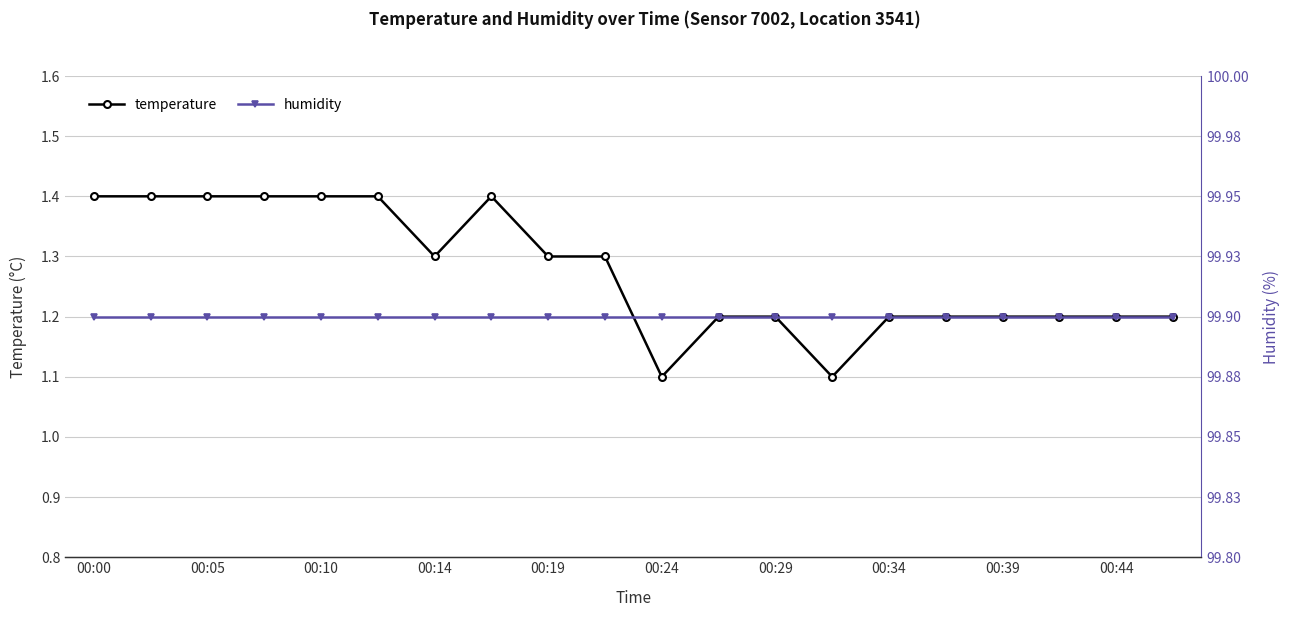

Which series has the largest total across all categories?

humidity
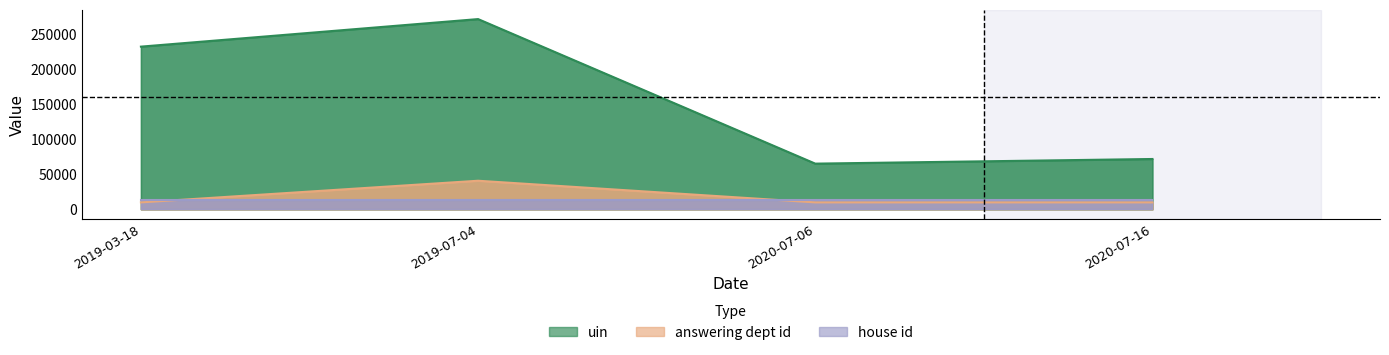

What is the total value across all series at 2020-07-16?

95126.5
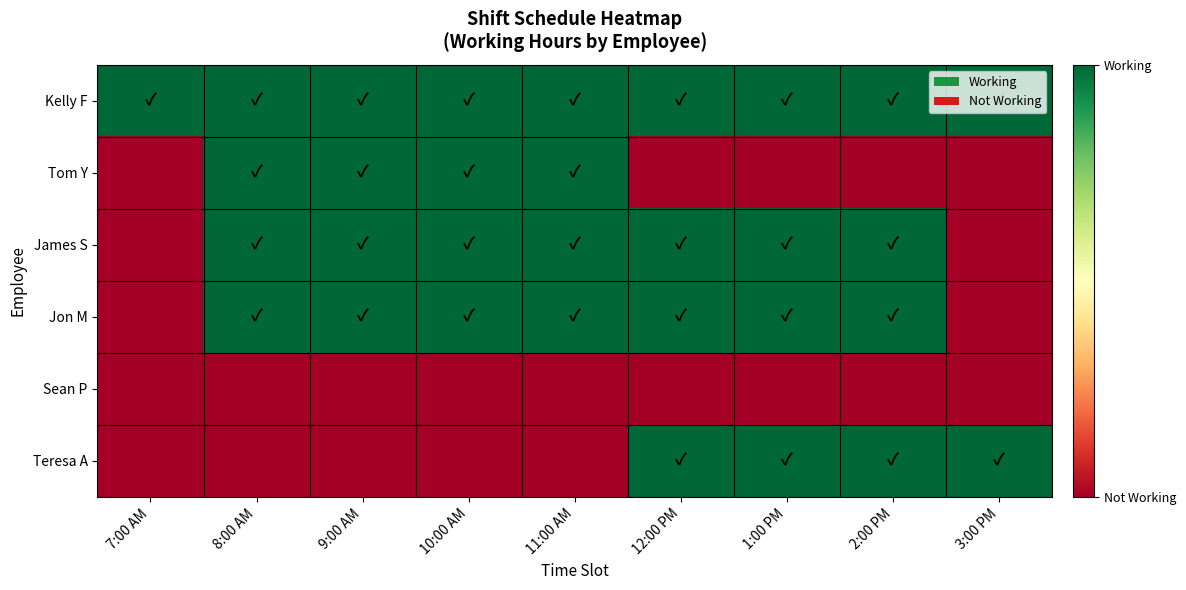

Count the number of data series in this chart.

6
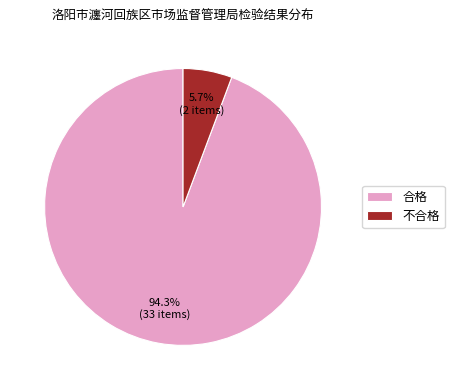

What is the majority slice?

合格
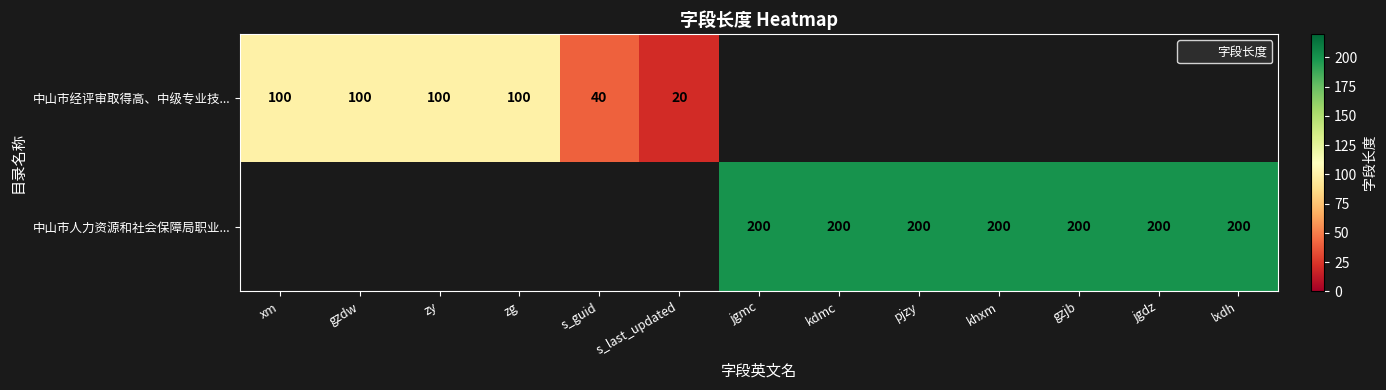

How many data points in 中山市经评审取得高、中级专业技... are above 0?

6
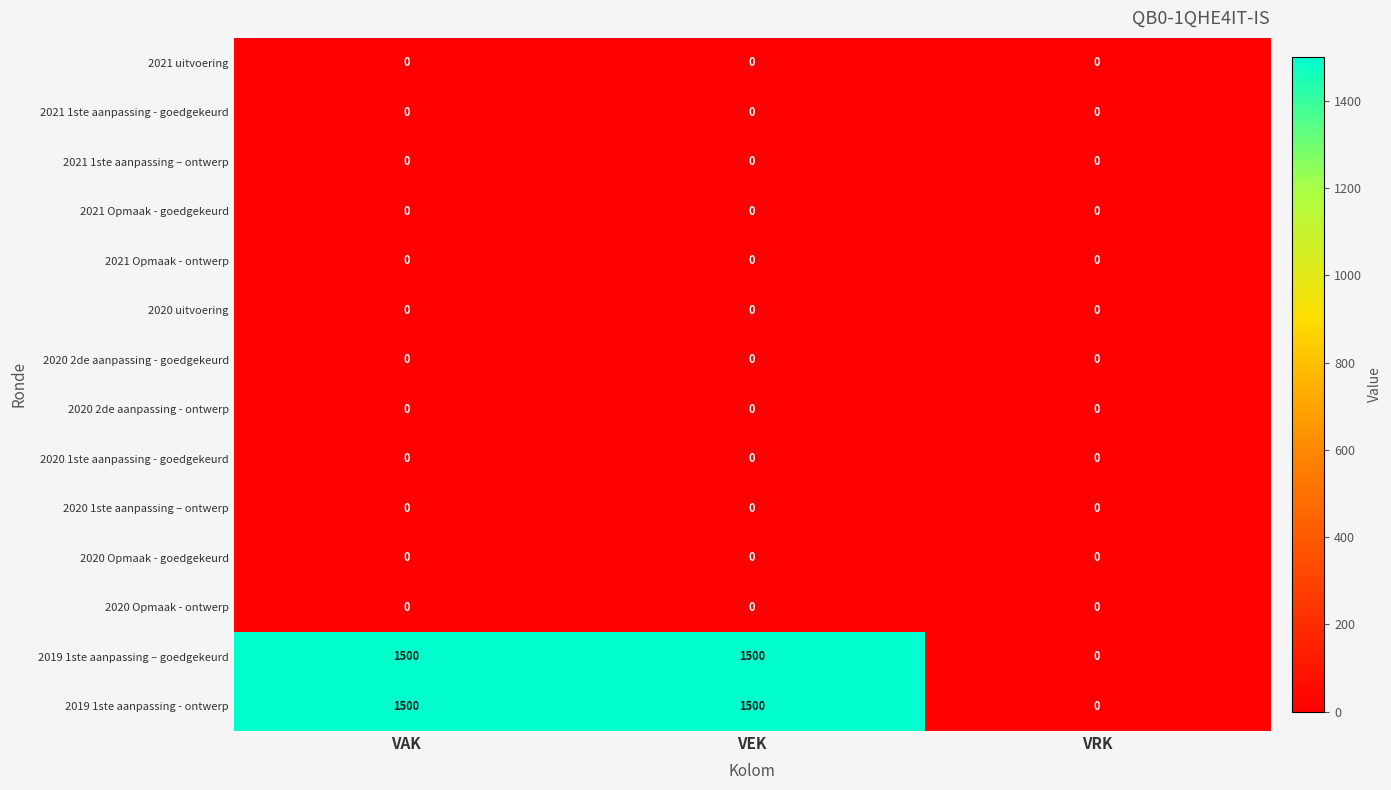

What is the average value of the 2019 1ste aanpassing – goedgekeurd series?

1000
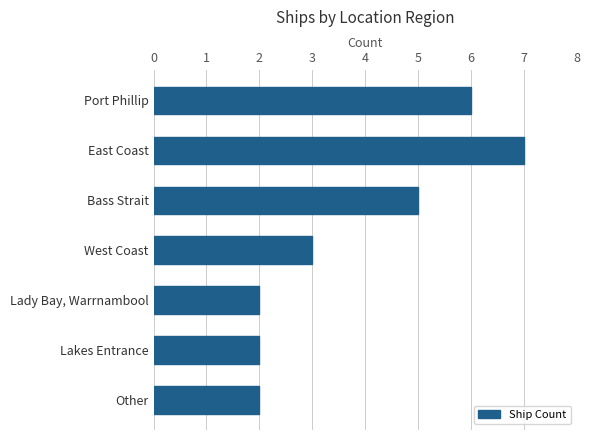

What is the difference between the maximum and minimum values?

5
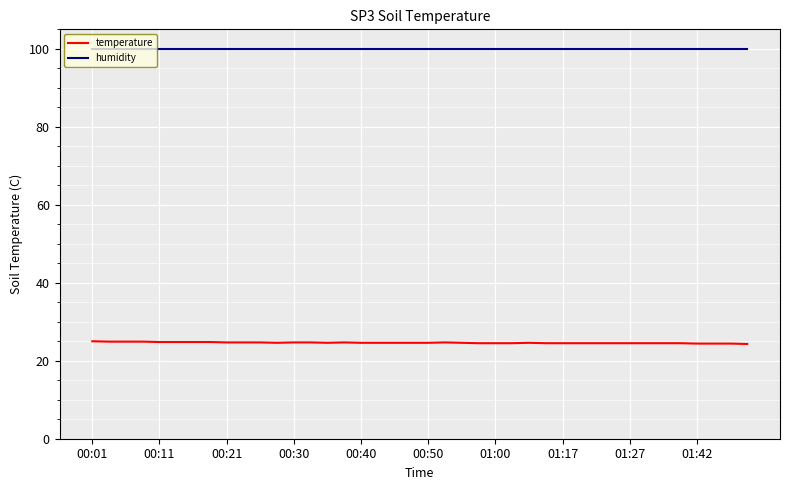

Which series has the largest total across all categories?

humidity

# # # # #

Instructions for the task:
Rewrite the items above, changing "largest" to "biggest" and keeping everything else the same. Omit the pictures from your version.

Task result:
Which series has the biggest total across all categories?

humidity

What is the total value across all series at 2020-07-16?

95126.5

Count the number of data series in this chart.

6

What is the majority slice?

合格

How many data points in 中山市经评审取得高、中级专业技... are above 0?

6

What is the average value of the 2019 1ste aanpassing – goedgekeurd series?

1000

What is the difference between the maximum and minimum values?

5

Which series has the biggest total across all categories?

humidity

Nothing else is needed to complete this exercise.